Recently Amrita Center for Cybersecurity Systems and Networks, Amrita Vishwa Vidyapeetham, Amritapuri Campus, in their effort towards preserving food security under the guidance of Chancellor, Mata Amritanandamayi Amma, developed a system called Karshaka Amrita Dhara (KAD) that dramatically reduces water use in agricultural irrigation. In a pilot project on a 4 acre mulberry farm in Periya Puthoor Village, in Tamil Nadu, this system was able to reduce the number of hours of irrigation from an average of 5 hours a day to one hour a day, thus dramatically reducing both water and electricity consumption.

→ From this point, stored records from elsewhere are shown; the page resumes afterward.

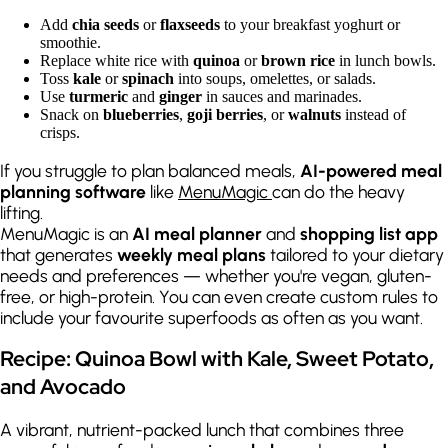
Add
chia seeds
or
flaxseeds
to your breakfast yoghurt or
smoothie.
Replace white rice with
quinoa
or
brown rice
in lunch bowls.
Toss
kale
or
spinach
into soups, omelettes, or salads.
Use
turmeric
and
ginger
in sauces and marinades.
Snack on
blueberries
,
goji berries
, or
walnuts
instead of
crisps.
If you struggle to plan balanced meals,
AI-powered meal
planning software
like
MenuMagic
can do the heavy
lifting.
MenuMagic is an
AI meal planner
and
shopping list app
that generates
weekly meal plans
tailored to your dietary
needs and preferences — whether you're vegan, gluten-
free, or high-protein. You can even create custom rules to
include your favourite superfoods as often as you want.
Recipe: Quinoa Bowl with Kale, Sweet Potato,
and Avocado
A vibrant, nutrient-packed lunch that combines three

Normal irrigation procedure requires manual opening and shutting of the irrigation system’s water valves, which occurs at fixed intervals on a daily basis. This solution stands out from the standard timer-based and/or SMS-based irrigation control systems, as KAD delivers only the required amount of water. A schedule is only initiated if the saturation level is below the set threshold. For example, if there has been enough rain and the soil moisture sensors recorded saturation levels above the threshold across all areas of the farm, then the system cancels a planned schedule. If only part of the farm achieved the required saturation, then the system will irrigate only that part of the farm with saturation level below the set threshold.

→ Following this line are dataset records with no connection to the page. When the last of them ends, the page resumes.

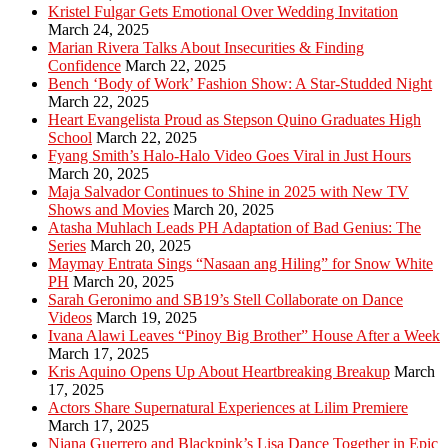
Kristel Fulgar Gets Emotional Over Wedding Invitation
March 24, 2025
Marian Rivera Talks About Insecurities & Finding
Confidence
March 22, 2025
Bench ‘Body of Work’ Fashion Show: A Star-Studded Night
March 22, 2025
Heart Evangelista Proud as Stepson Quino Graduates High
School
March 22, 2025
Fyang Smith’s Halo-Halo Video Goes Viral in Just Hours
March 20, 2025
Maja Salvador Continues to Shine in 2025 with New TV
Shows and Movies
March 20, 2025
Atasha Muhlach Leads PH Adaptation of Bad Genius: The
Series
March 20, 2025
Maymay Entrata Sings “Nasaan ang Hiling” for Snow White
PH
March 20, 2025
Sarah Geronimo and SB19’s Stell Collaborate on Dance
Videos
March 19, 2025
Ivana Alawi Leaves “Pinoy Big Brother” House After a Week
March 17, 2025
Kris Aquino Opens Up About Heartbreaking Breakup
March
17, 2025
Actors Share Supernatural Experiences at Lilim Premiere
March 17, 2025
Niana Guerrero and Blackpink’s Lisa Dance Together in Epic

KAD completely cuts out any manual intervention required to irrigate different sections of the farm. Scheduling is also flexible enough so that multi-crop cultivation with varying irrigation schedules within the same farm, using the same pump, can be achieved. KAD uses in-house developed Amrita Internet of Things Middleware as its backbone. An indigenously built IoT Enabler (IoT Gateway) hosts both communication firmware and the irrigation control applications which control soil moisture sensors, weather stations, solenoid control units and motor control units. Control firmware in the gateway can be configured to reschedule the irrigation pattern to match the varying quantity of water required for a crop that might change with respect to its growth stages. With the deployment of KAD, i.e,. a SMART irrigation control system, the current manual process farmers use to irrigate different parts of their farm can be completely circumvented. Technical innovations such as predicting irrigation pattern based on sensor data and taking precautionary measures to avoid loss of information due to power outage, etc., are what Amrita Vishwa Vidyapeetham believes necessary to avert acute shortages of water and food in the future.